REQUIRED WORK - Output every line below exactly.

[Data excerpts]
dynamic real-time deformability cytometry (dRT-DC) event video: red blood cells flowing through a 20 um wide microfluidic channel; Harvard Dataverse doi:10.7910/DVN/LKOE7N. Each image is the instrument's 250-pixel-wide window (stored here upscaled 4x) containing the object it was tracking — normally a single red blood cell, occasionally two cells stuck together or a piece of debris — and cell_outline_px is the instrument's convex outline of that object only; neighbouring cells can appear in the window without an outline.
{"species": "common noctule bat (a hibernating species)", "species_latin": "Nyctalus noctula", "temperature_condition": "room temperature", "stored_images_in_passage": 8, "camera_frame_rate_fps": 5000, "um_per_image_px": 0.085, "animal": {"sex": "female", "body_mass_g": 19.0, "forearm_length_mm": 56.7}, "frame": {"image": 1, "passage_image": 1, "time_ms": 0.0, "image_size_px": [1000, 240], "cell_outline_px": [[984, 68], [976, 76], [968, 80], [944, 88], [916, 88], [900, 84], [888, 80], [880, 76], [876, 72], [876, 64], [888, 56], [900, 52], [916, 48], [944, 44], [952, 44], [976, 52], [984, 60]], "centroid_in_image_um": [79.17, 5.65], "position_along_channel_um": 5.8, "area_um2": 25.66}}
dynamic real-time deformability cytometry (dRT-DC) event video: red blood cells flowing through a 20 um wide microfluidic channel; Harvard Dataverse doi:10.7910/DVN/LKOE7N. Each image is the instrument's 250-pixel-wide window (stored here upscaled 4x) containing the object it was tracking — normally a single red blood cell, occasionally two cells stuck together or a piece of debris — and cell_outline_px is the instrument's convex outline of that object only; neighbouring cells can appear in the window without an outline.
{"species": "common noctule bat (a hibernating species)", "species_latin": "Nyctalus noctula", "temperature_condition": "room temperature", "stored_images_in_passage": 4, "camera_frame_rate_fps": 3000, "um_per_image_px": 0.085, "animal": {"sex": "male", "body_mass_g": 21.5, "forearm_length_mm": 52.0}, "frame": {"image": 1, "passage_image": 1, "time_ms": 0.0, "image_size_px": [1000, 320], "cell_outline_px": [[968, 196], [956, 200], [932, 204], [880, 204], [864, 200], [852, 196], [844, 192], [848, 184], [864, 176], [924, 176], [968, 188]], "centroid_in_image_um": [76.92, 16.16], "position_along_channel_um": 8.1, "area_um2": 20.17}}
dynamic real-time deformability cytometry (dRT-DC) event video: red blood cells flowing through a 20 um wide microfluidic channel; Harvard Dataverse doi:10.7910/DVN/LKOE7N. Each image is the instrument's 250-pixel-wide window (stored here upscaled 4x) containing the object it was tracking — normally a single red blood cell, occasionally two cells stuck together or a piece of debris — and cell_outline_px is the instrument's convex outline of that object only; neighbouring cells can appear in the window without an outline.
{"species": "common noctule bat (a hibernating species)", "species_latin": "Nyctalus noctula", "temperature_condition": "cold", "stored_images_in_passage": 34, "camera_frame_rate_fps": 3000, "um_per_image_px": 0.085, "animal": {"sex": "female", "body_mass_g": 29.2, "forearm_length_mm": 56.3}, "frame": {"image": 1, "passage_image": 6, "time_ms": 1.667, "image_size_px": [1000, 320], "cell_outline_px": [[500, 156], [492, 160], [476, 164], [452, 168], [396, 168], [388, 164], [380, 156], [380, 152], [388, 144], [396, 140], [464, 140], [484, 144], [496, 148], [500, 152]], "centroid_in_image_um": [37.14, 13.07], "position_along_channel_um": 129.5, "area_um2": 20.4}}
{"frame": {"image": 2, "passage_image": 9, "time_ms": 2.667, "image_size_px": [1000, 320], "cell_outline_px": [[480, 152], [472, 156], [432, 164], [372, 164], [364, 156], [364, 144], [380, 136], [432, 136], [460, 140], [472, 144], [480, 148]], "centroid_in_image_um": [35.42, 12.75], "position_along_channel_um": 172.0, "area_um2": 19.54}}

FULL OUTPUT -
dynamic real-time deformability cytometry (dRT-DC) event video: red blood cells flowing through a 20 um wide microfluidic channel; Harvard Dataverse doi:10.7910/DVN/LKOE7N. Each image is the instrument's 250-pixel-wide window (stored here upscaled 4x) containing the object it was tracking — normally a single red blood cell, occasionally two cells stuck together or a piece of debris — and cell_outline_px is the instrument's convex outline of that object only; neighbouring cells can appear in the window without an outline.
{"species": "common noctule bat (a hibernating species)", "species_latin": "Nyctalus noctula", "temperature_condition": "room temperature", "stored_images_in_passage": 8, "camera_frame_rate_fps": 5000, "um_per_image_px": 0.085, "animal": {"sex": "female", "body_mass_g": 19.0, "forearm_length_mm": 56.7}, "frame": {"image": 1, "passage_image": 1, "time_ms": 0.0, "image_size_px": [1000, 240], "cell_outline_px": [[984, 68], [976, 76], [968, 80], [944, 88], [916, 88], [900, 84], [888, 80], [880, 76], [876, 72], [876, 64], [888, 56], [900, 52], [916, 48], [944, 44], [952, 44], [976, 52], [984, 60]], "centroid_in_image_um": [79.17, 5.65], "position_along_channel_um": 5.8, "area_um2": 25.66}}
dynamic real-time deformability cytometry (dRT-DC) event video: red blood cells flowing through a 20 um wide microfluidic channel; Harvard Dataverse doi:10.7910/DVN/LKOE7N. Each image is the instrument's 250-pixel-wide window (stored here upscaled 4x) containing the object it was tracking — normally a single red blood cell, occasionally two cells stuck together or a piece of debris — and cell_outline_px is the instrument's convex outline of that object only; neighbouring cells can appear in the window without an outline.
{"species": "common noctule bat (a hibernating species)", "species_latin": "Nyctalus noctula", "temperature_condition": "room temperature", "stored_images_in_passage": 4, "camera_frame_rate_fps": 3000, "um_per_image_px": 0.085, "animal": {"sex": "male", "body_mass_g": 21.5, "forearm_length_mm": 52.0}, "frame": {"image": 1, "passage_image": 1, "time_ms": 0.0, "image_size_px": [1000, 320], "cell_outline_px": [[968, 196], [956, 200], [932, 204], [880, 204], [864, 200], [852, 196], [844, 192], [848, 184], [864, 176], [924, 176], [968, 188]], "centroid_in_image_um": [76.92, 16.16], "position_along_channel_um": 8.1, "area_um2": 20.17}}
dynamic real-time deformability cytometry (dRT-DC) event video: red blood cells flowing through a 20 um wide microfluidic channel; Harvard Dataverse doi:10.7910/DVN/LKOE7N. Each image is the instrument's 250-pixel-wide window (stored here upscaled 4x) containing the object it was tracking — normally a single red blood cell, occasionally two cells stuck together or a piece of debris — and cell_outline_px is the instrument's convex outline of that object only; neighbouring cells can appear in the window without an outline.
{"species": "common noctule bat (a hibernating species)", "species_latin": "Nyctalus noctula", "temperature_condition": "cold", "stored_images_in_passage": 34, "camera_frame_rate_fps": 3000, "um_per_image_px": 0.085, "animal": {"sex": "female", "body_mass_g": 29.2, "forearm_length_mm": 56.3}, "frame": {"image": 1, "passage_image": 6, "time_ms": 1.667, "image_size_px": [1000, 320], "cell_outline_px": [[500, 156], [492, 160], [476, 164], [452, 168], [396, 168], [388, 164], [380, 156], [380, 152], [388, 144], [396, 140], [464, 140], [484, 144], [496, 148], [500, 152]], "centroid_in_image_um": [37.14, 13.07], "position_along_channel_um": 129.5, "area_um2": 20.4}}
{"frame": {"image": 2, "passage_image": 9, "time_ms": 2.667, "image_size_px": [1000, 320], "cell_outline_px": [[480, 152], [472, 156], [432, 164], [372, 164], [364, 156], [364, 144], [380, 136], [432, 136], [460, 140], [472, 144], [480, 148]], "centroid_in_image_um": [35.42, 12.75], "position_along_channel_um": 172.0, "area_um2": 19.54}}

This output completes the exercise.